Der aus­führ­lich be­grün­de­ten ab­wei­chen­den An­sicht des OLG Hamm (Urt. vom 27.11.2019 – 31 U 114/18) so­wie ähn­li­chen Ent­schei­dun­gen an­de­rer Ge­rich­te ver­mag sich der Se­nat für den vor­lie­gen­den Fall des­we­gen nicht an­zu­schlie­ßen. Auch die ge­le­gent­lich be­müh­te Pro­zess­öko­no­mie spricht nicht da­für, über­ge­setz­lich für al­le An­sprü­che aus wi­der­ru­fe­nen Dar­le­hens­ver­trä­gen in bei­de Rich­tun­gen ei­nen ge­mein­sa­men be­son­de­ren Ge­richts­stand zu be­grün­den. Es ist zwar rich­tig, dass bei ei­ner – hier nicht vor­lie­gen­den – Kom­bi­na­ti­on von ne­ga­ti­ver Fest­stel­lungs­kla­ge und Leis­tungs­kla­ge des Dar­le­hens­neh­mers die be­son­de­ren Ge­richts­stän­de des Er­fül­lungs­or­tes aus­ein­an­der­fal­len kön­nen.
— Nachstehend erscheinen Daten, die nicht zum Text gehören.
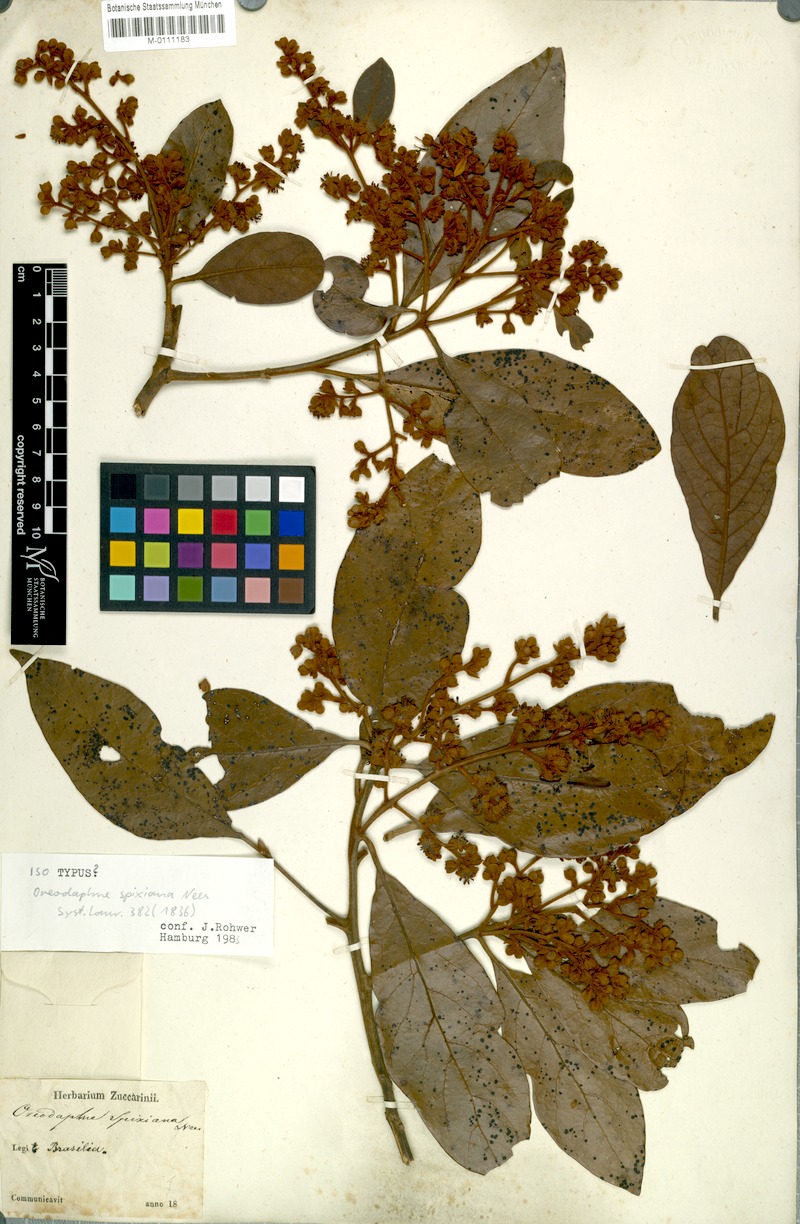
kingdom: Plantae
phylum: Tracheophyta
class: Magnoliopsida
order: Laurales
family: Lauraceae
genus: Ocotea
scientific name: Ocotea spixiana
Die­ses Pro­blem hat aber der BGH – in ei­ner in­so­weit ver­gleich­ba­ren Kon­stel­la­ti­on dort – in sei­nem Ur­teil vom 07.12.2004 – XI ZR 366/03, ju­ris Rn. 30 ff. – be­reits ge­se­hen: „Hier hät­te es dem Klä­ger of­fen­ge­stan­den, durch ei­ne Kla­ge am Wohn­sitz­ge­richt der Be­klag­ten … den ge­sam­ten Streitstoff in ei­nem Rechts­streit zu er­le­di­gen.“ So liegt der Fall auch hier: Ei­ne vom Ge­setz ein­deu­tig vor­ge­ge­be­ne und in der Pra­xis gut hand­hab­ba­re Rechts­la­ge, näm­lich die Mög­lich­keit der Kla­ge am ein­heit­li­chen all­ge­mei­nen Ge­richts­stand am Sitz der Be­klag­ten, be­darf kei­ner Er­wei­te­rung der be­son­de­ren Ge­richts­stän­de durch die Ge­rich­te al­lein des­we­gen, weil ei­ne Pro­zess­par­tei lie­ber am ei­ge­nen Wohn­ort­ge­richt kla­gen will.

IV. Die Kos­ten­ent­schei­dung er­gibt sich aus § 97 I ZPO. Die Ent­schei­dung über die vor­läu­fi­ge Voll­streck­bar­keit be­ruht auf § 708 Nr. 10, § 711 ZPO.

Die Re­vi­si­on wird we­gen Di­ver­genz ge­mäß § 543 II 1 ZPO zu­ge­las­sen.